作成するもの
下の「ページ抜粋」によると、下院決議案121号を提唱したのは誰ですか。

ページ抜粋
──────

修正主義者と人権派の双方にとって、歴史を『正す』ことが日本の悪評を解決し、将来への前進の鍵となる
By PHILIP J CUNNINGHAM


「日本がその評価にふさわしい国となるためには、罪の重荷を下ろさなければならない。」マイク・ホンダ議員の提唱する、若い女性を軍慰安所で強制的に働かせた罪を日本政府が「公式に認め、謝罪し、はっきりとした断固たる歴史的責任を引き受ける」ことを求めた下院決議案121号に賛同する、米国議員デ−ビッド・スコット氏は主張する。

ピンチの安倍晋三首相とそのネオコン内閣は、慰安婦は強制でなかったと否定したそばからすぐに謝罪するなんてとんでもない、ととさかを立てるだろうが、日本の歴史的な重荷は取り除かれるべきだとするスコット氏の意見に、修正主義者らは賛同するに違いない。
 
修正主義者は日本の悪いイメージに関することを書き換えたり、ないことにしたり、否定したりすることで、つい無意識のうちに歴史的罪悪感を強調してしまう。一方、人権活動家は罪の認識と謝罪こそが、被害者と加害者をともに癒す過程であるとみなしている。

──────

データ一覧
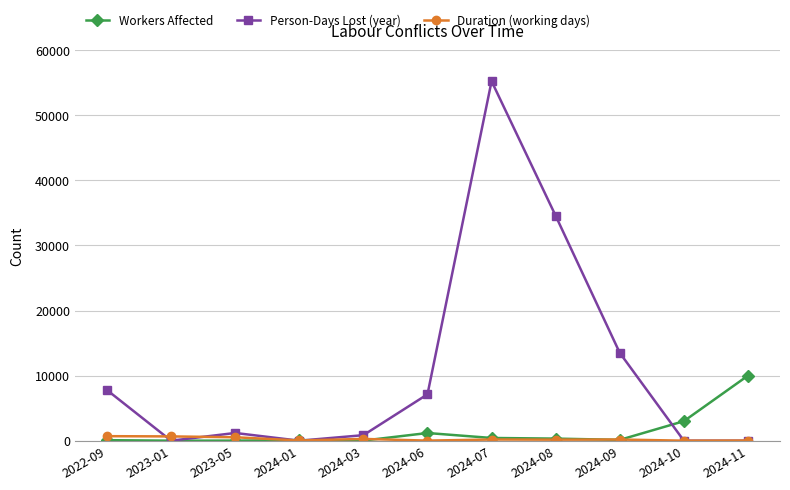

What is the label of the 4th point from the right?

2024-08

──────

完成した課題
マイク・ホンダ議員です。